(Data entries)
:::
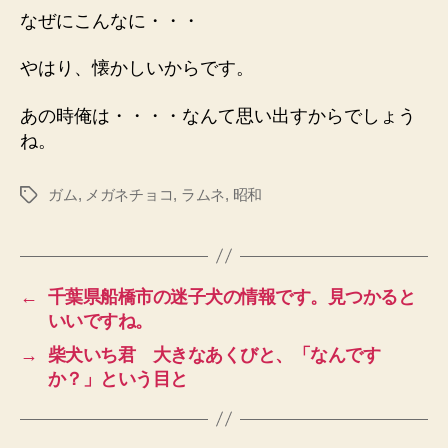
なぜにこんなに・・・
やはり、懐かしいからです。
あの時俺は・・・・なんて思い出すからでしょう
ね。
ガム
,
メガネチョコ
,
ラムネ
,
昭和
タ
グ
←
千葉県船橋市の迷子犬の情報です。見つかると
いいですね。
→
柴犬いち君 大きなあくびと、「なんです
か？」という目と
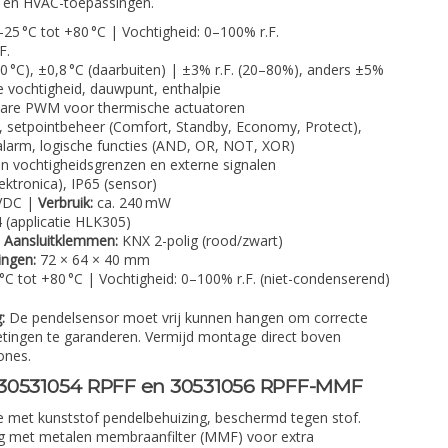
ng en HVAC-toepassingen.
25 °C tot +80 °C | Vochtigheid: 0–100% r.F.
F.
0 °C), ±0,8 °C (daarbuiten) | ±3% r.F. (20–80%), anders ±5%
 vochtigheid, dauwpunt, enthalpie
bare PWM voor thermische actuatoren
 setpointbeheer (Comfort, Standby, Economy, Protect),
alarm, logische functies (AND, OR, NOT, XOR)
n vochtigheidsgrenzen en externe signalen
ektronica), IP65 (sensor)
 VDC |
Verbruik:
ca. 240 mW
 (applicatie HLK305)
|
Aansluitklemmen:
KNX 2-polig (rood/zwart)
ingen:
72 × 64 × 40 mm
C tot +80 °C | Vochtigheid: 0–100% r.F. (niet-condenserend)
:
De pendelsensor moet vrij kunnen hangen om correcte
tingen te garanderen. Vermijd montage direct boven
ones.
r. 30531054 RPFF en 30531056 RPFF-MMF
 met kunststof pendelbehuizing, beschermd tegen stof.
g met metalen membraanfilter (MMF) voor extra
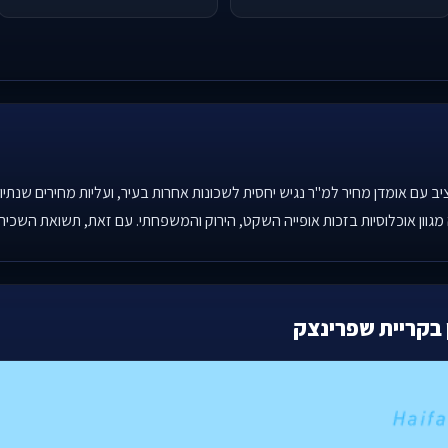
יב עם אומדן מחיר למ"ר נגיש יחסית לשכונות אחרות בעיר, ועליות מחירים שנתיו
גוון אוכלוסיות בזכות אופייה השקט, הירוק והמשפחתי. עם זאת, תשואת השכי
 בקריית שפרינצק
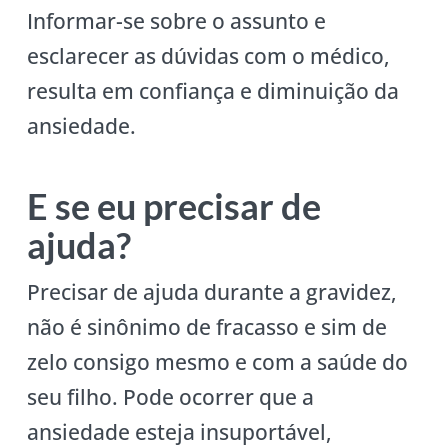
Informar-se sobre o assunto e
esclarecer as dúvidas com o médico,
resulta em confiança e diminuição da
ansiedade.
E se eu precisar de
ajuda?
Precisar de ajuda durante a gravidez,
não é sinônimo de fracasso e sim de
zelo consigo mesmo e com a saúde do
seu filho. Pode ocorrer que a
ansiedade esteja insuportável,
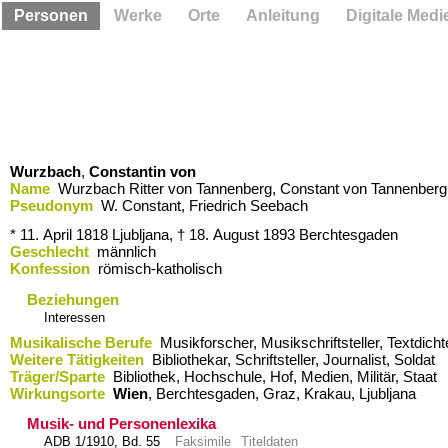
Personen
Werke
Orte
Anleitung
Digitale Medi
Wurzbach
,
Constantin von
Name
Wurzbach Ritter von Tannenberg, Constant von Tannenberg 
Pseudonym
W. Constant, Friedrich Seebach
* 11. April 1818
Ljubljana,
† 18. August 1893
Berchtesgaden
Geschlecht
männlich
Konfession
römisch-katholisch
Beziehungen
Interessen
Musikalische Berufe
Musikforscher, Musikschriftsteller, Textdicht
Weitere Tätigkeiten
Bibliothekar, Schriftsteller, Journalist, Soldat
Träger/Sparte
Bibliothek, Hochschule, Hof, Medien, Militär, Staat
Wirkungsorte
Wien
,​ Berchtesgaden,​ Graz,​ Krakau,​ Ljubljana
Musik- und Personenlexika
ADB 1/1910, Bd. 55
Faksimile
Titeldaten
:::
What is being asked —
Pull out the text lines from every row and repeat them word for word, in order, leaving the pictures out of your answer.

Result of the task —
なぜにこんなに・・・
やはり、懐かしいからです。
あの時俺は・・・・なんて思い出すからでしょう
ね。
ガム
,
メガネチョコ
,
ラムネ
,
昭和
タ
グ
←
千葉県船橋市の迷子犬の情報です。見つかると
いいですね。
→
柴犬いち君 大きなあくびと、「なんです
か？」という目と
ng en HVAC-toepassingen.
25 °C tot +80 °C | Vochtigheid: 0–100% r.F.
F.
0 °C), ±0,8 °C (daarbuiten) | ±3% r.F. (20–80%), anders ±5%
 vochtigheid, dauwpunt, enthalpie
bare PWM voor thermische actuatoren
 setpointbeheer (Comfort, Standby, Economy, Protect),
alarm, logische functies (AND, OR, NOT, XOR)
n vochtigheidsgrenzen en externe signalen
ektronica), IP65 (sensor)
 VDC |
Verbruik:
ca. 240 mW
 (applicatie HLK305)
|
Aansluitklemmen:
KNX 2-polig (rood/zwart)
ingen:
72 × 64 × 40 mm
C tot +80 °C | Vochtigheid: 0–100% r.F. (niet-condenserend)
:
De pendelsensor moet vrij kunnen hangen om correcte
tingen te garanderen. Vermijd montage direct boven
ones.
r. 30531054 RPFF en 30531056 RPFF-MMF
 met kunststof pendelbehuizing, beschermd tegen stof.
g met metalen membraanfilter (MMF) voor extra
יב עם אומדן מחיר למ"ר נגיש יחסית לשכונות אחרות בעיר, ועליות מחירים שנתיו
גוון אוכלוסיות בזכות אופייה השקט, הירוק והמשפחתי. עם זאת, תשואת השכי
 בקריית שפרינצק
Informar-se sobre o assunto e
esclarecer as dúvidas com o médico,
resulta em confiança e diminuição da
ansiedade.
E se eu precisar de
ajuda?
Precisar de ajuda durante a gravidez,
não é sinônimo de fracasso e sim de
zelo consigo mesmo e com a saúde do
seu filho. Pode ocorrer que a
ansiedade esteja insuportável,
Personen
Werke
Orte
Anleitung
Digitale Medi
Wurzbach
,
Constantin von
Name
Wurzbach Ritter von Tannenberg, Constant von Tannenberg 
Pseudonym
W. Constant, Friedrich Seebach
* 11. April 1818
Ljubljana,
† 18. August 1893
Berchtesgaden
Geschlecht
männlich
Konfession
römisch-katholisch
Beziehungen
Interessen
Musikalische Berufe
Musikforscher, Musikschriftsteller, Textdicht
Weitere Tätigkeiten
Bibliothekar, Schriftsteller, Journalist, Soldat
Träger/Sparte
Bibliothek, Hochschule, Hof, Medien, Militär, Staat
Wirkungsorte
Wien
,​ Berchtesgaden,​ Graz,​ Krakau,​ Ljubljana
Musik- und Personenlexika
ADB 1/1910, Bd. 55
Faksimile
Titeldaten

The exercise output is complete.